» **What is required**
Please transcribe all of the entries exactly, leaving out any images.

» **Task material**
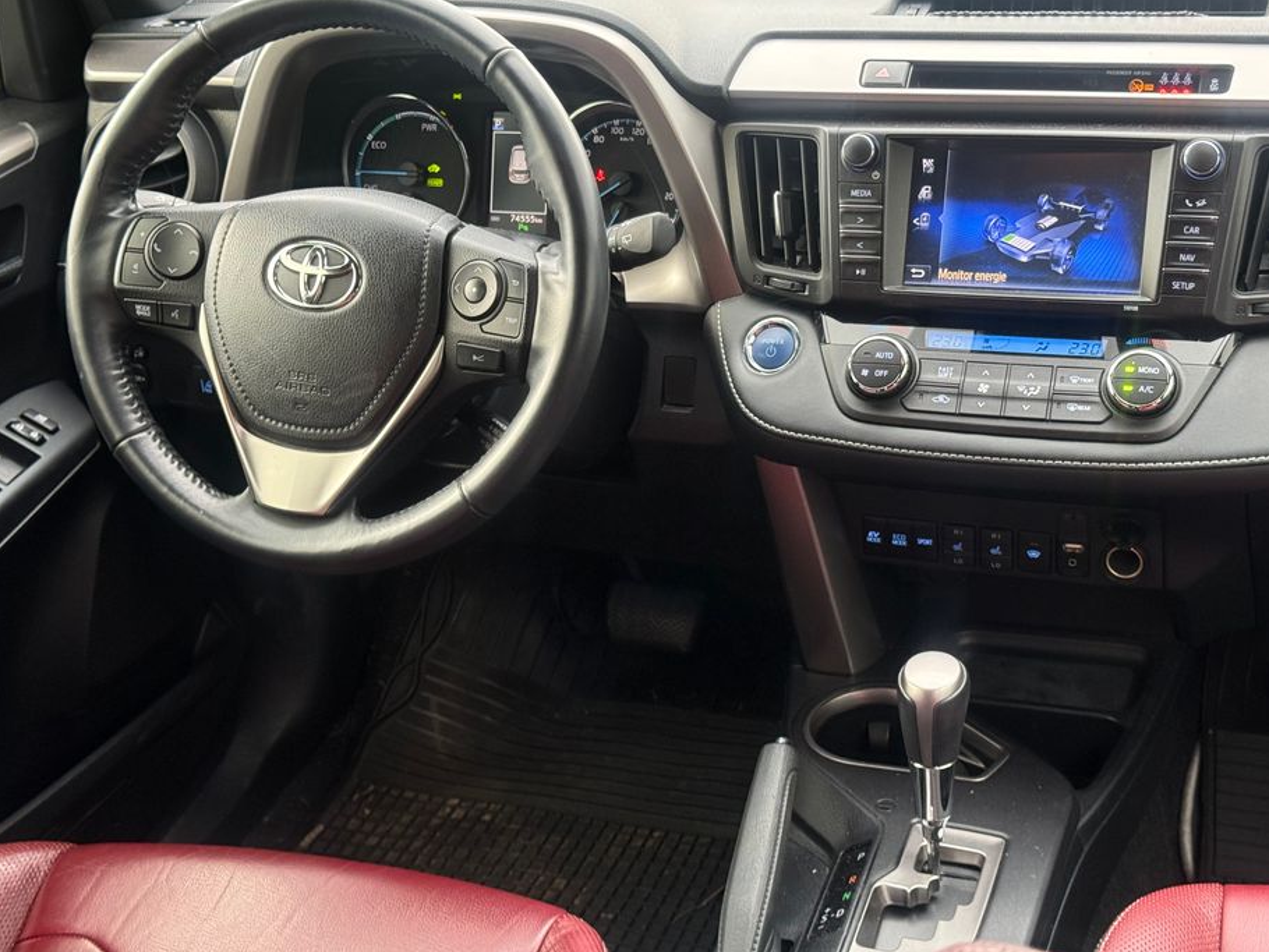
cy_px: 420
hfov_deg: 35.5
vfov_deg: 27.0
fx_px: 1980
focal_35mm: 54
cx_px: 686
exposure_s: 1/60
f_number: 1.78
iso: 200
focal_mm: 6.76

» **Response to this task**
cy_px: 420
hfov_deg: 35.5
vfov_deg: 27.0
fx_px: 1980
focal_35mm: 54
cx_px: 686
exposure_s: 1/60
f_number: 1.78
iso: 200
focal_mm: 6.76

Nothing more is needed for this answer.